Frequently Asked Questions

What is tokenization in LLMs?

Tokenization is the process of breaking text into smaller units called tokens. These tokens can be words, subwords, or characters. LLMs process text as tokens, not raw characters — tokenization converts human-readable text into the numerical format that models understand.

What is BPE (Byte Pair Encoding)?

BPE is a tokenization algorithm that starts with individual characters and iteratively merges the most frequent pair of adjacent tokens. It creates a vocabulary of common subword units. BPE is used by GPT models, Llama, and many other modern LLMs. It balances vocabulary size with token efficiency.

Why does tokenization matter for LLM performance?
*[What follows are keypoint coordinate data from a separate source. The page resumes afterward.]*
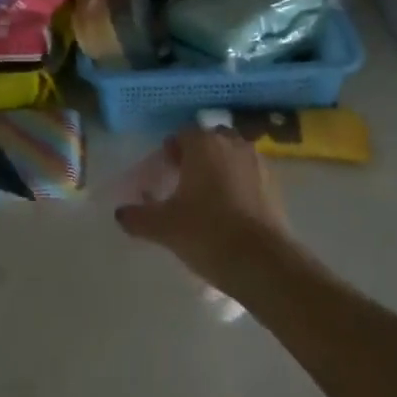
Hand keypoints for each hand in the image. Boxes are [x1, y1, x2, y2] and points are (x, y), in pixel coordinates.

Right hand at [115, 125, 292, 287]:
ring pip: (234, 156)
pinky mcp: (276, 186)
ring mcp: (258, 163)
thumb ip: (138, 217)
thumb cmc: (207, 233)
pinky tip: (232, 211)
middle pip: (211, 140)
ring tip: (209, 197)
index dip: (171, 151)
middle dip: (199, 154)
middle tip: (185, 181)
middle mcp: (233, 145)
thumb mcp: (164, 227)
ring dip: (222, 168)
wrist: (262, 262)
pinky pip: (251, 176)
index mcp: (204, 145)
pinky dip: (240, 185)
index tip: (165, 172)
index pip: (183, 134)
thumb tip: (120, 213)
Tokenization affects LLM performance in several ways: it determines how many tokens are needed to represent text (affecting cost and context window usage), how well the model handles different languages and domains, and whether the model can understand technical terms or code. Poor tokenization can waste context window space and increase API costs.

How many tokens is a word?

In English, a common word is typically 1-2 tokens. Short common words like 'the' or 'is' are usually 1 token. Longer or less common words may be split into multiple tokens. For example, 'tokenization' might be 3 tokens: 'token' + 'iz' + 'ation'. Non-English text often uses more tokens per word due to less training data.